Department of Internal Medicine and Specialistic Units Clinical Immunoematology Immunohematology U.O.C. Immunohematology, Transfusion Medicine and Organ Transplant Immunology (SIMT), Regional Reference Laboratory of Transplant Immunology (LIT), Department of Internal Medicine and Specialist Units, Azienda Universitaria Policlinico (AOU), Second University of Naples (SUN), Naples, Italy.

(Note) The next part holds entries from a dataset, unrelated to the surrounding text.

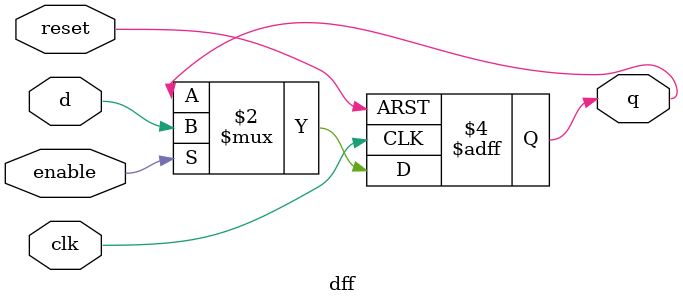
<source format=v>
module dff (
    input clk,
    input reset,
    input enable,
    input d,
    output reg q
);
    always @(posedge clk or posedge reset) begin
        if (reset)
            q <= 0;
        else if (enable)
            q <= d;
    end
endmodule

</source>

Department of Clinical Immunology, Copenhagen University Hospital, Rigshospitalet, Copenhagen, Denmark.

出版信息

Transfus Apher Sci. 2017 Apr;56(2):206-213. doi: 10.1016/j.transci.2016.11.007. Epub 2016 Dec 9.

Abstract

Red cell alloimmunization is a serious problem in chronically transfused patients. A number of high-throughput DNA assays have been developed to extend or replace traditional serologic antigen typing. DNA-based typing methods may be easily automated and multiplexed, and provide reliable information on a patient. Molecular genotyping promises to become cheaper, being not dependent on serologic immunoglobulin reagents. Patients with hemoglobinopathies could benefit from receiving extended genomic typing. This could limit post transfusional complications depending on subtle antigenic differences between donors and patients. Patient/donor compatibility extended beyond the phenotype Rh/Kell may allows improved survival of transfused units of red blood cells (RBC) and lead to reduced need for blood transfusion and leading to less iron overload and reduced risk of alloimmunization. Here we discuss the advantages and limitations of current techniques, that detect only predefined genetic variants. In contrast, target enrichment next-generation sequencing (NGS) has been used to detect both known and de novo genetic polymorphisms, including single-nucleotide polymorphisms, indels (insertions/deletions), and structural variations. NGS approaches can be used to develop an extended blood group genotyping assay system.

摘要

红细胞同种免疫是长期输血患者面临的一个严重问题。已经开发了许多高通量DNA检测方法来扩展或取代传统的血清学抗原分型。基于DNA的分型方法易于自动化和多重化,并能提供关于患者的可靠信息。分子基因分型有望变得更便宜,因为它不依赖血清学免疫球蛋白试剂。血红蛋白病患者可能会从接受扩展的基因组分型中受益。这可以根据供体和患者之间细微的抗原差异来减少输血后并发症。超越Rh/Kell表型的患者/供体相容性可能会提高红细胞(RBC)输注单位的存活率,并减少输血需求,从而减少铁过载和同种免疫风险。在这里,我们讨论了当前仅检测预定义基因变异的技术的优点和局限性。相比之下,靶向富集下一代测序(NGS)已被用于检测已知和新生的基因多态性,包括单核苷酸多态性、插入缺失(插入/缺失)和结构变异。NGS方法可用于开发扩展的血型基因分型检测系统。